President of the Northern Alliance renamed National Alliance
- Incumbent
- Assumed office March 2021
- Preceded by: Party established

Deputy Mayor of Nelson Mandela Bay
- Incumbent
- Assumed office 1 November 2024
- Preceded by: Babalwa Lobishe

Personal details
- Born: Gqeberha
- Party: National Alliance

= Gary van Niekerk =

South African politician

Gary van Niekerk is a South African politician who has been the Mayor of Nelson Mandela Bay from May 2023 until October 2024. Previously, he had served as the municipality's council speaker from November 2021 until May 2023. Van Niekerk is the current president of the National Alliance (previously named the Northern Alliance).

==Political career==
In March 2021, Van Niekerk was appointed president of the Northern Alliance, a party that was established in August 2020 to represent the interests of the residents in the northern areas of Nelson Mandela Bay and later renamed as the National Alliance. In the local government elections held on 1 November 2021, the Northern Alliance won three seats on the Nelson Mandela Bay council. No party won a majority on the council again and Van Niekerk was selected to become a councillor for the NA.
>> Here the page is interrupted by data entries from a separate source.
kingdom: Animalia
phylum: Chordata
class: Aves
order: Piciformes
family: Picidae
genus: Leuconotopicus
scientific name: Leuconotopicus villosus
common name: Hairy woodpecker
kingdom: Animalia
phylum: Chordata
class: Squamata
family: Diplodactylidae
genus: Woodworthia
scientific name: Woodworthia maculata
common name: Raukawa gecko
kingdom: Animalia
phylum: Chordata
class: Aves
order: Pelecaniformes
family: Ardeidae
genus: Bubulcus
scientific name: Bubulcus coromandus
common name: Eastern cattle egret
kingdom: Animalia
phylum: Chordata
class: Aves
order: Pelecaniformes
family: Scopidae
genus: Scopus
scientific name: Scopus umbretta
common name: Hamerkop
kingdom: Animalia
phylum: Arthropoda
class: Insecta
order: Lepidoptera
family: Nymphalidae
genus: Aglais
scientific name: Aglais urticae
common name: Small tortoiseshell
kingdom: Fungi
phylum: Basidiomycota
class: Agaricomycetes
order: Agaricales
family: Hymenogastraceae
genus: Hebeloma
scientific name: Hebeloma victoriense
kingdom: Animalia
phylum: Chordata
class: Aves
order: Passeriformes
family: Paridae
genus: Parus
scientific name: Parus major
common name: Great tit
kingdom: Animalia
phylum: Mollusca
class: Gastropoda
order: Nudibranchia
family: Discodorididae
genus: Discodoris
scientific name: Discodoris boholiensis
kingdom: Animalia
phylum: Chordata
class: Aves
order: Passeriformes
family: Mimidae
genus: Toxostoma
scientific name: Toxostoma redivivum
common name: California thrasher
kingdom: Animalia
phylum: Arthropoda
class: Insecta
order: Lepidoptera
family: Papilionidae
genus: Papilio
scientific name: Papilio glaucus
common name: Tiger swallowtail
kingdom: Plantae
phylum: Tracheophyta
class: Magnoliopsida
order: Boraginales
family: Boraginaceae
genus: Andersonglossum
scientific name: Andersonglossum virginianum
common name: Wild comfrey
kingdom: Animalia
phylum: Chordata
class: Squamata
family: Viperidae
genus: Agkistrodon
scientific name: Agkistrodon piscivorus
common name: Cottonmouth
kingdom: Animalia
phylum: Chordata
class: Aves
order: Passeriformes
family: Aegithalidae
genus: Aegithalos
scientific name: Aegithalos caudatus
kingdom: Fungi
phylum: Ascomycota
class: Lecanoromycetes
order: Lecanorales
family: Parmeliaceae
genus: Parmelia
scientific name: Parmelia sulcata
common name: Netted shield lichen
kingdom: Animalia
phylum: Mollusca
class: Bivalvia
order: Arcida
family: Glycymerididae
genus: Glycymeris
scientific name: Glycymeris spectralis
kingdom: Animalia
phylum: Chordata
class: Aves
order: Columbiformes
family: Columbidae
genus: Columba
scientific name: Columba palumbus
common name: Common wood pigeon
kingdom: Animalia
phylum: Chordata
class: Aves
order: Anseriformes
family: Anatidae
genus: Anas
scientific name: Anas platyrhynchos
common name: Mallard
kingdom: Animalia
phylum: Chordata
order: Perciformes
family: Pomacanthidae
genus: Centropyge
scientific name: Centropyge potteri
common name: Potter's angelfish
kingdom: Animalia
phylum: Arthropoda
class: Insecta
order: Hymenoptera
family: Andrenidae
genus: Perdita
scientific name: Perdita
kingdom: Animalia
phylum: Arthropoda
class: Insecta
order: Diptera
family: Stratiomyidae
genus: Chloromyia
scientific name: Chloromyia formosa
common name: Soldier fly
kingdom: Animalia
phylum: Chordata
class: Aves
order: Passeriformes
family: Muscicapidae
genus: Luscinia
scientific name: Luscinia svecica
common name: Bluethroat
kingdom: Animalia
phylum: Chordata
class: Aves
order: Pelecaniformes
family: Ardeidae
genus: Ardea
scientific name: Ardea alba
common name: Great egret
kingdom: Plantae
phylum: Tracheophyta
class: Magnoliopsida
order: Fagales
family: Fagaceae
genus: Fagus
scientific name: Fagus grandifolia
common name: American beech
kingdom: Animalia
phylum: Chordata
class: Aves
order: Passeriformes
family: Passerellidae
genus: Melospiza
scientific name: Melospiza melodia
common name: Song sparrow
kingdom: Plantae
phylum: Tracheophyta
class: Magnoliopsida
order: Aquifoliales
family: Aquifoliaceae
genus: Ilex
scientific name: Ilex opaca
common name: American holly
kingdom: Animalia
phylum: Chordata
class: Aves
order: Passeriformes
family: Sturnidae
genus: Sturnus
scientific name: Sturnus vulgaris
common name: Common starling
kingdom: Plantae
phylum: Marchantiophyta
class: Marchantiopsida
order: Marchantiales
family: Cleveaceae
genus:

During the first council meeting on 22 November 2021, Van Niekerk was elected as speaker of the council with the support of the African National Congress councillors and a bloc consisting of the councillors of smaller parties such as GOOD, the African Integrity Movement, the African Independent Congress, the United Democratic Movement, the Defenders of the People and the Pan-Africanist Congress of Azania. The ANC-led minority coalition was removed in September 2022 after the Northern Alliance and other political parties left the coalition. A Democratic Alliance-led coalition then took over control of the municipality and Van Niekerk remained as speaker.

In April 2023, the GOOD and UDM councillors filed a motion of no confidence against Van Niekerk over the alleged misuse of a municipal vehicle. Van Niekerk said that he would remain part of the DA-led coalition. The following month, he switched political allegiances from the DA to the ANC/EFF bloc amid a pending motion of no confidence against DA mayor Retief Odendaal. The ANC made it known on 16 May 2023 that they would support Van Niekerk to succeed Odendaal as mayor, if the motion of no confidence against Odendaal were to succeed. The motion was heard on 26 May 2023, and succeeded with Odendaal being removed as mayor. In the subsequent mayoral election held on the same day, Van Niekerk was nominated to stand against Odendaal. Van Niekerk was elected mayor in a vote that went 64 votes for him and 55 votes for Odendaal.

===Party infighting===
In October 2023, a rival faction in the National Alliance declared van Niekerk's membership of the party completely terminated. Nelson Mandela Bay speaker Noxolo Nqwazi declared van Niekerk's seat vacant. Van Niekerk is challenging both decisions.